EXERCISE: Go through the lines below and copy any that hold the string "APERTURE".

###

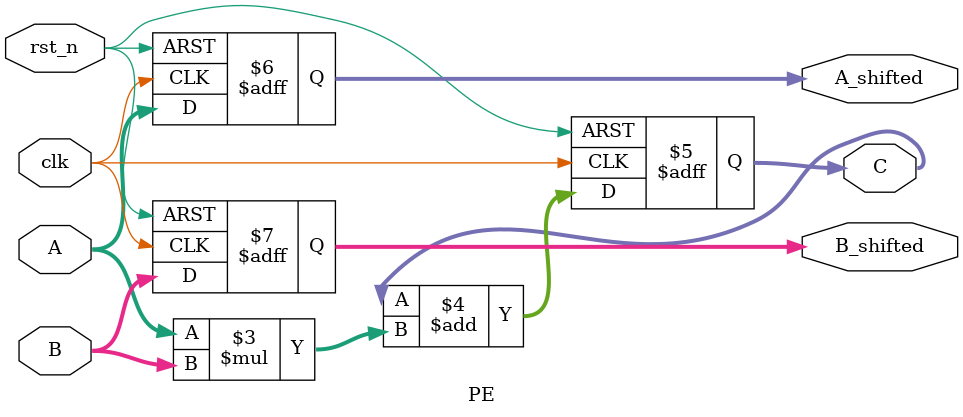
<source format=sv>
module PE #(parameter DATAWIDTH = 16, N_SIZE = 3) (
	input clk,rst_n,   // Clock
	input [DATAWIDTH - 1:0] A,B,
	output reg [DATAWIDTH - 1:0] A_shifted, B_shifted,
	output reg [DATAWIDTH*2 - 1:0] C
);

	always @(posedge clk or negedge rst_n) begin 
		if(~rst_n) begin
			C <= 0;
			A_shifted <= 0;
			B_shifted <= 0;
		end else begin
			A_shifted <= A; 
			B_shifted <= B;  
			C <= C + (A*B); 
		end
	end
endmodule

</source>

###

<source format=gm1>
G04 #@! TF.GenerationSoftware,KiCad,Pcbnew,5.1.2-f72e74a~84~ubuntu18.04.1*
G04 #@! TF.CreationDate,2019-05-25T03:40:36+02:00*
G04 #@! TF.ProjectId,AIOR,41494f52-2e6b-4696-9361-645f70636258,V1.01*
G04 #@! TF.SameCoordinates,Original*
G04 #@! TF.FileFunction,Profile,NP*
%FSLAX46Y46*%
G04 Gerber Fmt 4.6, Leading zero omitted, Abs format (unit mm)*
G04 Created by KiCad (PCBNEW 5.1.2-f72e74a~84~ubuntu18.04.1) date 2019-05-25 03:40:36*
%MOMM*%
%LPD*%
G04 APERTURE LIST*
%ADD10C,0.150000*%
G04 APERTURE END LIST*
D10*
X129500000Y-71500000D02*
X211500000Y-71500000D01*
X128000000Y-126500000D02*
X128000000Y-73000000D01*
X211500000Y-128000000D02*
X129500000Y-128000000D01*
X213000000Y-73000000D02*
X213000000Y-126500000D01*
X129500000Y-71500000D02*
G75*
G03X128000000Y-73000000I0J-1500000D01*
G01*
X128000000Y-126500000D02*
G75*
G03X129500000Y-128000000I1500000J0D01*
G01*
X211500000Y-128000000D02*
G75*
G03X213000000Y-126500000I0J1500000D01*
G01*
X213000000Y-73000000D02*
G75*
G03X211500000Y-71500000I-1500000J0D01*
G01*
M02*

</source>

###

EXERCISE RESULT:
G04 APERTURE LIST*
G04 APERTURE END LIST*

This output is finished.